Simon opened his cigarette case on the telephone table.
"All right," he said crisply. "Now listen. Hell is going to pop over this party, and it's going to pop at you. You'd better get out from under. Stick around till Patricia gets back, and tell her what's happened. Then pile yourself and Orace into the pram and tell her to take you to the station. Buy tickets to Southampton and make enough fuss about it so they'll remember you at the booking office. Come out the other side of the station with the next crop of passengers, walk back to Brooklands, get out the old kite and fly over to Heston. Peter will be there waiting for you. Do just what he tells you. Have you got it?"

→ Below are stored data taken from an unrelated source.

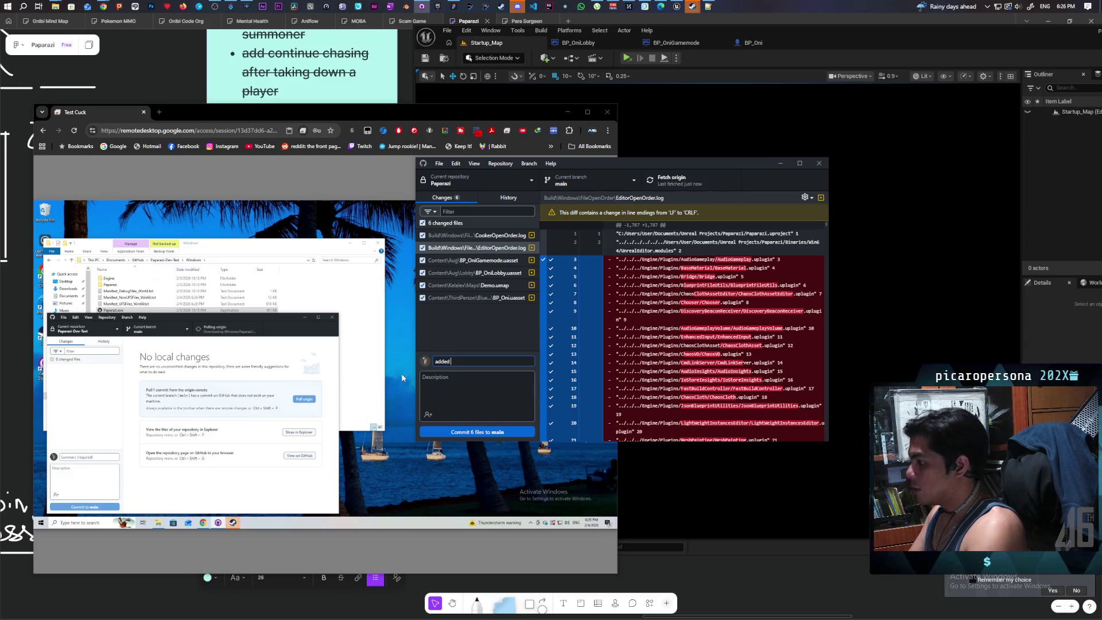
text( respaw)
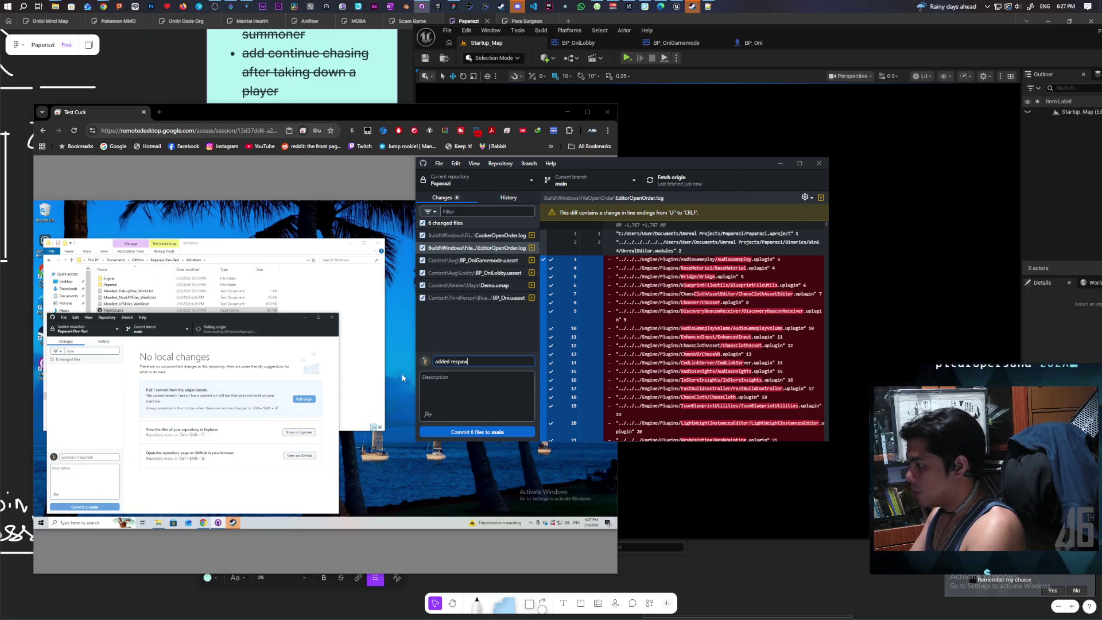
text(n after wipe)
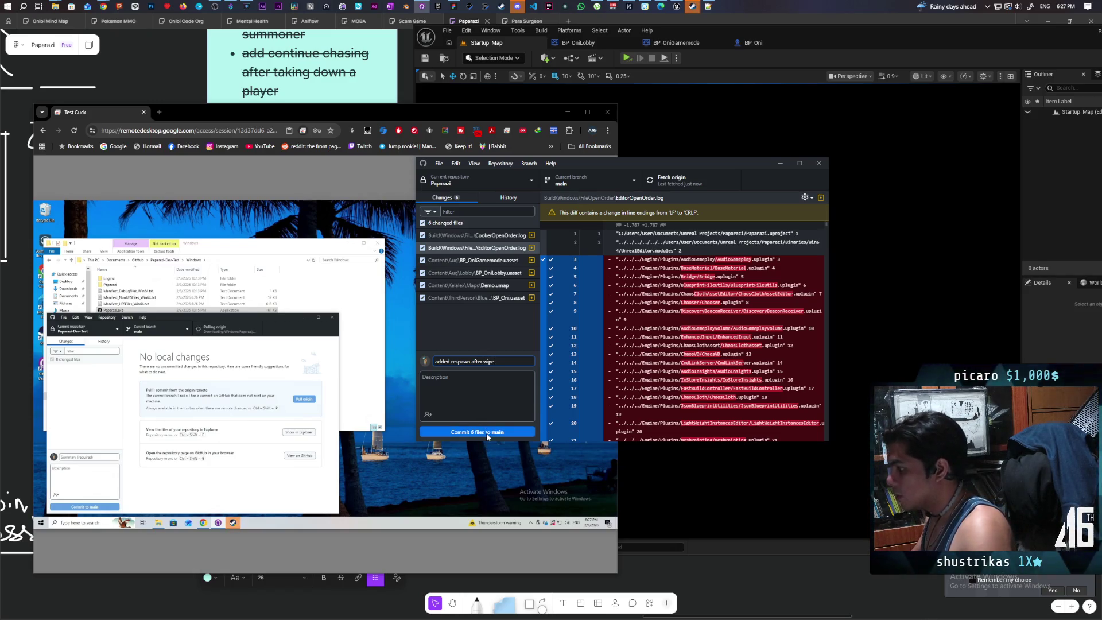
click(488, 432)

"Ya mean we all do dis act?"
"Yes. All three of you. Teal will trace your call as soon as he gets back into action, and Weybridge will be no place for any of you to be seen alive in. You can take the scotch with you, so you won't be hungry. Happy landings."
"Okay, boss."
Simon put his finger on the contact breaker.
He lifted it again and lighted a cigarette while he dialled the number of Peter Quentin's apartment. The dull thudding behind him seemed louder and splintering noises were beginning to blend with it. The Saint blew smoke rings.
"Peter?… Good boy. This is Simon… Nothing, except that a small flock of balloons have gone up… No, but they will. In other words, Claud Eustace was here this morning to sing his theme song, as we expected; and meanwhile our protegee has pulled the bung. Hoppy rang up to tell me about it, and Teal took the call."
There was a pause while Peter assimilated this.
"Which police station are you speaking from, old boy?" he inquired cautiously, at last.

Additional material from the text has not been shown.